Problem to solve -
Reproduce every entry exactly and leave its pictures out.

(Camera metadata records)

---*---

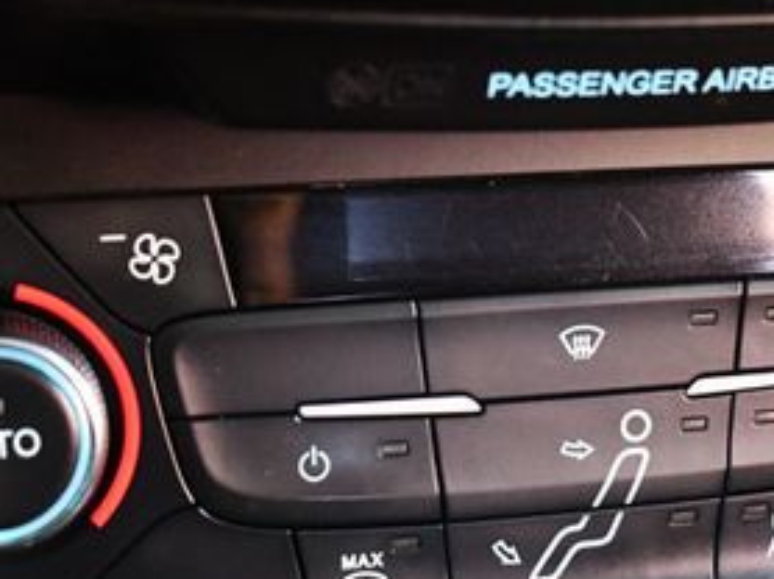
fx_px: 2078
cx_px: 510
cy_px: 362
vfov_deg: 15.8
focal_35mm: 93
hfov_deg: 21.0
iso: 3600
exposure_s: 1/60
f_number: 4.2
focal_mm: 28
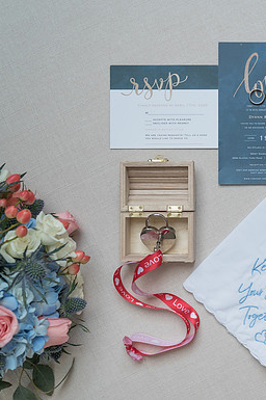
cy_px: 200
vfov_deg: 36.9
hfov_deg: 23.8
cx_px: 274
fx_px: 600
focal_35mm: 54
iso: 640
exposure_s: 1/200
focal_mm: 35
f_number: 4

---*---

Response below -
fx_px: 2078
cx_px: 510
cy_px: 362
vfov_deg: 15.8
focal_35mm: 93
hfov_deg: 21.0
iso: 3600
exposure_s: 1/60
f_number: 4.2
focal_mm: 28
cy_px: 200
vfov_deg: 36.9
hfov_deg: 23.8
cx_px: 274
fx_px: 600
focal_35mm: 54
iso: 640
exposure_s: 1/200
focal_mm: 35
f_number: 4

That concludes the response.